Abd al-Rab al-Jaradi, the manager of the Sanaa Institute, told AFP that three of its students have been arrested in the past month, but did not specify their nationalities.

The number of students in the school has decreased sharply of late, Jaradi said.

“Now there are only seven foreigners in the institute… while (it) received dozens of foreigners in the past,” he said, adding that it had not received any requests for new registrations.

In a February report, the Washington Times, a newspaper which prides itself on its contacts in the US intelligence community, said that Western agents had launched a massive manhunt for English speakers who trained in Yemen with Abdulmutallab.

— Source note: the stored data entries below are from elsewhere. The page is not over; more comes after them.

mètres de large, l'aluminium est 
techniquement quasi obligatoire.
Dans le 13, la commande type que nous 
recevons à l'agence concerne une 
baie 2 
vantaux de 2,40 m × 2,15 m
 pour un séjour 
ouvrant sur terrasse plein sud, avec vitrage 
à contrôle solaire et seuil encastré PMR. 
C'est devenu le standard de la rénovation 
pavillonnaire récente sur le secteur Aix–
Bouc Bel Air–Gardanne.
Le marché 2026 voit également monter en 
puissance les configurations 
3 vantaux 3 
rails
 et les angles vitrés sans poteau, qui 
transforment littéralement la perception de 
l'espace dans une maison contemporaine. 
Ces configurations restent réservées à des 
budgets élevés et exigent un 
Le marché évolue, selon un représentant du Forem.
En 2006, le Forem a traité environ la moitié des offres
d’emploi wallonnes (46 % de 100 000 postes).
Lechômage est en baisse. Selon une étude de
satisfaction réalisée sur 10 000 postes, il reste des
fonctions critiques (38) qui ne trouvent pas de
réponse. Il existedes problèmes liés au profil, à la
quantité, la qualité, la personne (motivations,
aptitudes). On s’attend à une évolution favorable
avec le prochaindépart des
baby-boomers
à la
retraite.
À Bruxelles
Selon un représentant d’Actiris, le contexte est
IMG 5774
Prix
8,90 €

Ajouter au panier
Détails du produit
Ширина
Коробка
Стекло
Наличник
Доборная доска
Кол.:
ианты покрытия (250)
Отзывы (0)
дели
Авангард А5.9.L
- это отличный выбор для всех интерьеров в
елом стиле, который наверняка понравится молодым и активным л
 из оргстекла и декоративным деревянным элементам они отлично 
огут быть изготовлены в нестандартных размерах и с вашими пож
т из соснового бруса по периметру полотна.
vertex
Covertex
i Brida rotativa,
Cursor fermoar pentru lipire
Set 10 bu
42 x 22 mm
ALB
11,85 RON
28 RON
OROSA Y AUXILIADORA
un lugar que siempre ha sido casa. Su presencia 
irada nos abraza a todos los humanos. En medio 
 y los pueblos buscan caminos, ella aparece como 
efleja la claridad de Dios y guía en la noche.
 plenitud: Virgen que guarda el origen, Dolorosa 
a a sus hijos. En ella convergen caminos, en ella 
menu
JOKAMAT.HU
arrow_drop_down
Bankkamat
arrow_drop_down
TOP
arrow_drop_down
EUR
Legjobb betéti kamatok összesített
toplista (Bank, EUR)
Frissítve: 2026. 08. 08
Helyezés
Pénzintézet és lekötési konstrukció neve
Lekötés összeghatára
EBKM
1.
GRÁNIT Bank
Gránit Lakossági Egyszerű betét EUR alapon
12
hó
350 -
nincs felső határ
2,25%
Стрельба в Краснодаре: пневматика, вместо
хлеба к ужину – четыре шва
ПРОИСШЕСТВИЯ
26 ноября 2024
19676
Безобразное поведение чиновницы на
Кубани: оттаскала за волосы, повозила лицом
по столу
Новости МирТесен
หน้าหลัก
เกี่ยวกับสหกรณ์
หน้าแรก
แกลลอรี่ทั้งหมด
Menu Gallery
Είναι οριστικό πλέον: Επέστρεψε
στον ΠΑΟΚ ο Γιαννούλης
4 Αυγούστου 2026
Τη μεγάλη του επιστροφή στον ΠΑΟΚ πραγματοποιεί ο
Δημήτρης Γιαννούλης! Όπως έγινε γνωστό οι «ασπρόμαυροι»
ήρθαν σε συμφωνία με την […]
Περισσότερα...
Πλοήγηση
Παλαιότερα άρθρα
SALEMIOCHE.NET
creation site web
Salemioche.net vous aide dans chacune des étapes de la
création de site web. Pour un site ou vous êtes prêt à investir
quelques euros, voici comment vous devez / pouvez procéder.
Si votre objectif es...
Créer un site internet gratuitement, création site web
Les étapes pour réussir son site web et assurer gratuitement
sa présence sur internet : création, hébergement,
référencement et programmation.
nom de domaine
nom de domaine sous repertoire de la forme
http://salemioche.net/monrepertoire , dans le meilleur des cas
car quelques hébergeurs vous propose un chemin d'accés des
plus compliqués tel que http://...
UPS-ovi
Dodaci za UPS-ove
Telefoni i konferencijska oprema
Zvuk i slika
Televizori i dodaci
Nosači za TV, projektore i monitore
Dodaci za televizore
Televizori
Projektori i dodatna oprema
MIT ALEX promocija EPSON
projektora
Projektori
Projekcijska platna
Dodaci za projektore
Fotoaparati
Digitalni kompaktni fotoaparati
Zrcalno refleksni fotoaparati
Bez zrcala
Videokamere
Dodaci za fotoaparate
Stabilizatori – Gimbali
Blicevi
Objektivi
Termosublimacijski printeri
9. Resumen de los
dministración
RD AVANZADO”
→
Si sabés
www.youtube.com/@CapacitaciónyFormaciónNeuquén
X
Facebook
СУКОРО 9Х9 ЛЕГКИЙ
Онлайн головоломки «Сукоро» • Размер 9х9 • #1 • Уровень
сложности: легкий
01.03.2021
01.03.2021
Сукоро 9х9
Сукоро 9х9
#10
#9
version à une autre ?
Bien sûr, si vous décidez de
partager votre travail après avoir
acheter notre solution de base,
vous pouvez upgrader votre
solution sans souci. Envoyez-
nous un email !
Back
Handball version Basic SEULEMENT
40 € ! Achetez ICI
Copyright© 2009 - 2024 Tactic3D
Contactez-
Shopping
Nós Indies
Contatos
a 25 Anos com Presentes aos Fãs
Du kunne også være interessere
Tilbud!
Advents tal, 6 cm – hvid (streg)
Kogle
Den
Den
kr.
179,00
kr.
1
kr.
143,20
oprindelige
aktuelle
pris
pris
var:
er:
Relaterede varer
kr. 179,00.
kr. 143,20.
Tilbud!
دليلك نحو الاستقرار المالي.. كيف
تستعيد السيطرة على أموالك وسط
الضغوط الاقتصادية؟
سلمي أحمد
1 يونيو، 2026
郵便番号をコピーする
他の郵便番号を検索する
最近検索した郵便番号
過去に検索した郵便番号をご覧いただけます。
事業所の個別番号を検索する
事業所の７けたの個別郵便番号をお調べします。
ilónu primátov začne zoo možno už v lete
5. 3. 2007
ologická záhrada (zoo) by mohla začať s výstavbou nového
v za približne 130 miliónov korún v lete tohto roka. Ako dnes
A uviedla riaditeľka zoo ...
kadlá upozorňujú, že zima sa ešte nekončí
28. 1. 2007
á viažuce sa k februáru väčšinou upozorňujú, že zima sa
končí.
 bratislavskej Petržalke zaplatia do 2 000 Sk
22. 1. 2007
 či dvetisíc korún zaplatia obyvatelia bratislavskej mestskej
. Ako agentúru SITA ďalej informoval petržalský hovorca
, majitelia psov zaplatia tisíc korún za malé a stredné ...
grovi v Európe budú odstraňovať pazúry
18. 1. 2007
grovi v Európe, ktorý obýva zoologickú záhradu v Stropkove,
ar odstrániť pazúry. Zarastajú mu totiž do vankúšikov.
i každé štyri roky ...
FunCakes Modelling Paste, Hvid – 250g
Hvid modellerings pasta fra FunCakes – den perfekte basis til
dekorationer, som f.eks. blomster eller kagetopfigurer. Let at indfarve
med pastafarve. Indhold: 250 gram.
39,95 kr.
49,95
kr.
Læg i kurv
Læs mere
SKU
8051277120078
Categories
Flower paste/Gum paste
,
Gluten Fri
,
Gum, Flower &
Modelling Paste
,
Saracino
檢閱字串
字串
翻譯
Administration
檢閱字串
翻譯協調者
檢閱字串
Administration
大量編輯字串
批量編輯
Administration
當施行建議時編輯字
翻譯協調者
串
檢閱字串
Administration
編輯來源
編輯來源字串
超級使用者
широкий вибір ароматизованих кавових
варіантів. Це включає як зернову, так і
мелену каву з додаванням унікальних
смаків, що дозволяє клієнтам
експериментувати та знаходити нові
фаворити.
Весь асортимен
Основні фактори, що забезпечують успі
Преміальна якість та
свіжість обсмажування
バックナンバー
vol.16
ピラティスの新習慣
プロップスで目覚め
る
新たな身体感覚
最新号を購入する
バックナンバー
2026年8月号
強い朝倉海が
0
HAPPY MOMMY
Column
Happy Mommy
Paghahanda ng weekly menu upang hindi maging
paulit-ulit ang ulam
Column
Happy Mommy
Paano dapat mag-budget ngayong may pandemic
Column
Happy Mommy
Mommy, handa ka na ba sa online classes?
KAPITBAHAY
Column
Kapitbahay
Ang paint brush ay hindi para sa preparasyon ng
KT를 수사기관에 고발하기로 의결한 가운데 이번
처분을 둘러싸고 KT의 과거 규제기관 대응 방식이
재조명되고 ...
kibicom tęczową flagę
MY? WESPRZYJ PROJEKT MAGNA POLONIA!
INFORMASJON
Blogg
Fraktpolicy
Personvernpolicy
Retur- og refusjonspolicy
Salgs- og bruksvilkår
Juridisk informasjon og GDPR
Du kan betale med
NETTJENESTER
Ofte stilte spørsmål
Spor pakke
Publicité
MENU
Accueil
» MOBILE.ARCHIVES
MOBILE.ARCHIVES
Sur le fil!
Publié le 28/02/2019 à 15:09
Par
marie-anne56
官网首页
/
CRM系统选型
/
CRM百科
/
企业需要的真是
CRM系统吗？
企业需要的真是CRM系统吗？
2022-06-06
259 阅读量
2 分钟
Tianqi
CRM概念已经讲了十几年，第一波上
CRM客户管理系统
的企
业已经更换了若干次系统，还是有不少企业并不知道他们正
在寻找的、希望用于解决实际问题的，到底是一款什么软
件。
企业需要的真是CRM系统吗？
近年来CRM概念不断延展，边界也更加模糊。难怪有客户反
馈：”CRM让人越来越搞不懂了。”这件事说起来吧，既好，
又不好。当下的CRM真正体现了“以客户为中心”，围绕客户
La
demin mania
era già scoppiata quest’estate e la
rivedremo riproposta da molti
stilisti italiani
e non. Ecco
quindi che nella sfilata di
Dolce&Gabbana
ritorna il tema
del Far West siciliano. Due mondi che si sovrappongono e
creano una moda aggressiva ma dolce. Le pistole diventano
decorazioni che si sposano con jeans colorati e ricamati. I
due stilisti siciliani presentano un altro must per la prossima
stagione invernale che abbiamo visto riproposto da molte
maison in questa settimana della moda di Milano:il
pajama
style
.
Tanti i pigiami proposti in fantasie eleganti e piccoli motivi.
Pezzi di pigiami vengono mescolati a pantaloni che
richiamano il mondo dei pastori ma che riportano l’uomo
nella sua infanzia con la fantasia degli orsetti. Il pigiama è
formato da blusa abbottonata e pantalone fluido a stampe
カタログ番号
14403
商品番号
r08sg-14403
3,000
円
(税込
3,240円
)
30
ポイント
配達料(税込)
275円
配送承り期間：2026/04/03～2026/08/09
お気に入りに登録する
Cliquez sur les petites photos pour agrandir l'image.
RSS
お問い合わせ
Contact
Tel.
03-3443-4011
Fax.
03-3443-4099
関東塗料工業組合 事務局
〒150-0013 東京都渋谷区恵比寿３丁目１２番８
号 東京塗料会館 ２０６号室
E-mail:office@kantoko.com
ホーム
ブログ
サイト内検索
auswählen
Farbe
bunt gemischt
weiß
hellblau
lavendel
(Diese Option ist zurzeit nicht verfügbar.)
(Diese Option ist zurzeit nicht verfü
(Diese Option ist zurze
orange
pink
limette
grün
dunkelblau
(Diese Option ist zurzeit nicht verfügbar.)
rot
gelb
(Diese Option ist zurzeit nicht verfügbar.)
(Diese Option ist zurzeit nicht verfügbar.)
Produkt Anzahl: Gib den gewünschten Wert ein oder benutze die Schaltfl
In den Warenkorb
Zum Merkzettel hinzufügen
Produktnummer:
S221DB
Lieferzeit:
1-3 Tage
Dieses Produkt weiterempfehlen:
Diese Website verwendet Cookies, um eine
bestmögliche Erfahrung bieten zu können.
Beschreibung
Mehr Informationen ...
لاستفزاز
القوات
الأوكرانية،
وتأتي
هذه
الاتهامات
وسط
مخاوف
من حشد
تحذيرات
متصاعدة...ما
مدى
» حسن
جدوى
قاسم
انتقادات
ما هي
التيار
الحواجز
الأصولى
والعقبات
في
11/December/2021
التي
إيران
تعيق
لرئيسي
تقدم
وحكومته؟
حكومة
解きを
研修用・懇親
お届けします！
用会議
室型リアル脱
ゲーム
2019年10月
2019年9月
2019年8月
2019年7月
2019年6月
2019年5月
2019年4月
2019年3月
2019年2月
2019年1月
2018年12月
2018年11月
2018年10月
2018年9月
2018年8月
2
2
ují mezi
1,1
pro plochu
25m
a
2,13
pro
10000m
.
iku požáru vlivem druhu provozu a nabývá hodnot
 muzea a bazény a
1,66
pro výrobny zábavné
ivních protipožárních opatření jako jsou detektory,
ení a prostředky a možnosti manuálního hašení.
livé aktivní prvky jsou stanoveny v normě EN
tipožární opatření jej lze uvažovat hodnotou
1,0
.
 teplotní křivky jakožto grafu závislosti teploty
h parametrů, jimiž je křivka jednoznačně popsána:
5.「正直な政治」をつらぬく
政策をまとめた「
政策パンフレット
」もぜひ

Abdulmutallab reportedly told FBI interrogators he met with other English speakers at a training camp in Yemen run by Al-Qaeda in the Arabian Peninsula.

“It’s safe to say that Abdulmutallab is not the only bullet in the chamber for Al-Qaeda in the Arabian Peninsula,” an unnamed US official told the Times.

Yemen is the ancestral homeland of Al-Qaeda leader Osama bin Laden and has witnessed several attacks claimed by the group on foreign missions, tourist sites and oil installations.

On Saturday, suspected Al-Qaeda members killed a Yemeni colonel and two other soldiers in Marib province, east of the capital Sanaa, tribal and military sources said.

Al-Qaeda has suffered setbacks amid US pressure on the government to crack down. But its presence threatens to turn Yemen into a base for training and plotting attacks, a senior US counter-terrorism official warned last year.